Predator engines? thanks but no thanks.


----------



## michigansnowbird (Nov 27, 2014)

Yeah it runs well and doesn't make a huge blue cloud anymore. I mainly wanted to tell everyone how it all worked in the end to help out the next guy who runs into the repair vs replace situation.


----------



## nt40lanman (Dec 31, 2012)

The repair/replace is definitely changed by how much you are willing to do yourself. It came out nice but like you said, in a purely budgetary view maybe the thing was get it done as cheap as possible and buy/lap valves yourself. And you'd learn even more.


----------



## Spectrum (Jan 6, 2013)

It's not my ball of wax but admittedly Predator parts are available now. However IMO there is such market fragmentation today that the likelihood of support going on for decades is unlikely, again my opinionated forecast.

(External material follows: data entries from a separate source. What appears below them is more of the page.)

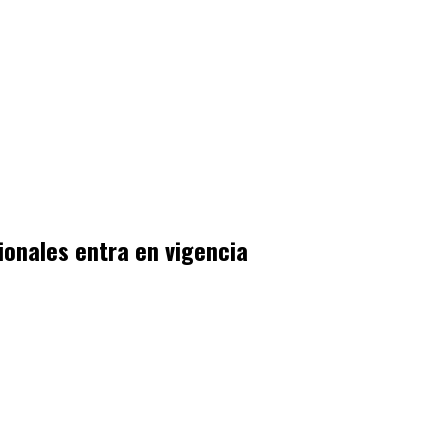
ionales entra en vigencia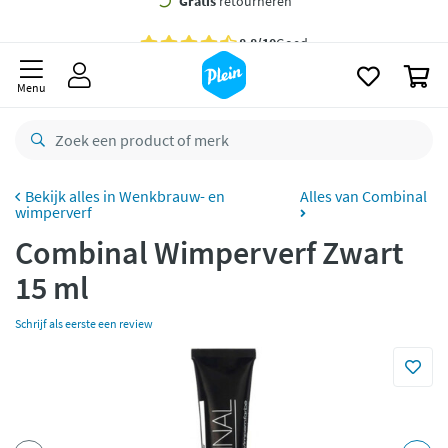
naar
oofdinhoud
Gratis
bezorging vanaf 35,- *
zoeken
0
Voor
23.59u
besteld,
morgen
in huis *
Menu
Gratis
retourneren
8,8/10
Goed
CO2 neutraal
bezorgd
Wenkbrauw- en
Alles van Combinal
wimperverf
Betaal met Klarna
Combinal Wimperverf Zwart
15 ml
Schrijf als eerste een review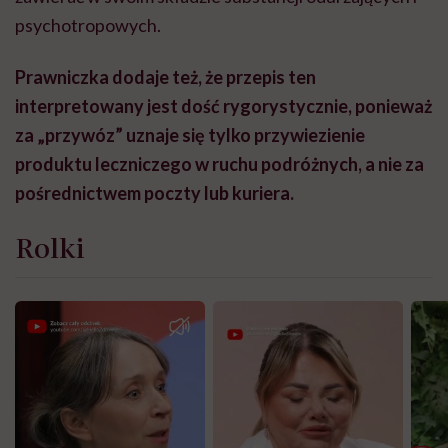
psychotropowych.
Prawniczka dodaje też, że przepis ten
interpretowany jest dość rygorystycznie, ponieważ
za „przywóz” uznaje się tylko przywiezienie
produktu leczniczego w ruchu podróżnych, a nie za
pośrednictwem poczty lub kuriera.
Rolki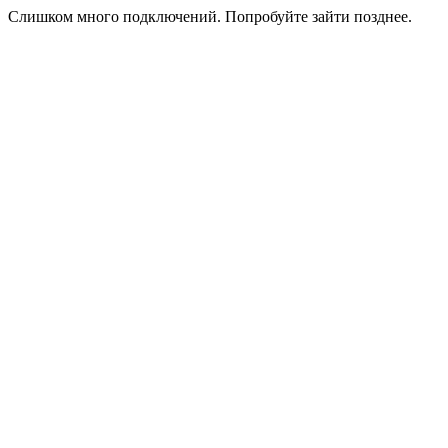
Слишком много подключений. Попробуйте зайти позднее.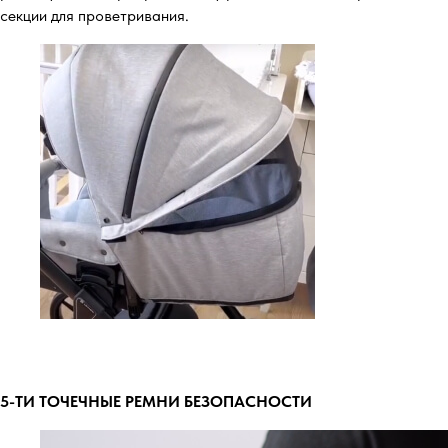
секции для проветривания.
5-ТИ ТОЧЕЧНЫЕ РЕМНИ БЕЗОПАСНОСТИ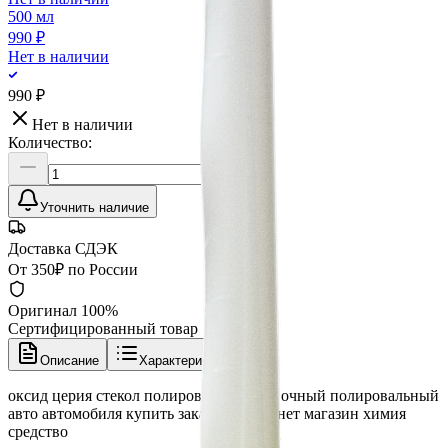
500 мл
990 ₽
Нет в наличии
990 ₽
Нет в наличии
Количество:
Уточнить наличие
Доставка СДЭК
От 350₽ по России
Оригинал 100%
Сертифицированный товар
Описание
Характеристики
оксид церия стекол полировки полировочный полировальный
авто автомобиля купить заказать интернет магазин химия
средство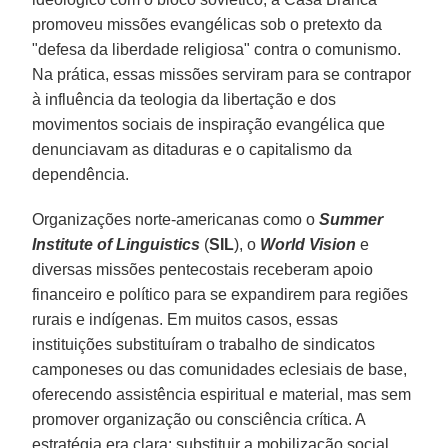
promoveu missões evangélicas sob o pretexto da
"defesa da liberdade religiosa" contra o comunismo.
Na prática, essas missões serviram para se contrapor
à influência da teologia da libertação e dos
movimentos sociais de inspiração evangélica que
denunciavam as ditaduras e o capitalismo da
dependência.
Organizações norte-americanas como o
Summer
Institute of Linguistics
(
SIL
), o
World Vision
e
diversas missões pentecostais receberam apoio
financeiro e político para se expandirem para regiões
rurais e indígenas. Em muitos casos, essas
instituições substituíram o trabalho de sindicatos
camponeses ou das comunidades eclesiais de base,
oferecendo assistência espiritual e material, mas sem
promover organização ou consciência crítica. A
estratégia era clara: substituir a mobilização social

What I can say is that for me there is far more pride and joy in getting an older engine into good shape than bolting in a clone.





GustoGuy said:


> Except that you can get readily get parts for the engine. So it is not a throw away engine. Here is a link to stock parts.
> 
> Stock OEM Engine Parts - Predator 212cc - ARC Racing
> 
> ...


----------



## nt40lanman (Dec 31, 2012)

Spectrum said:


> What I can say is that for me there is far more pride and joy in getting an older engine into good shape than bolting in a clone.


We have a WINNER!!!!!


----------



## michigansnowbird (Nov 27, 2014)

Yeah I do get more satisfaction from breathing new life into an old engine than I would from slapping on a new store-bought motor


----------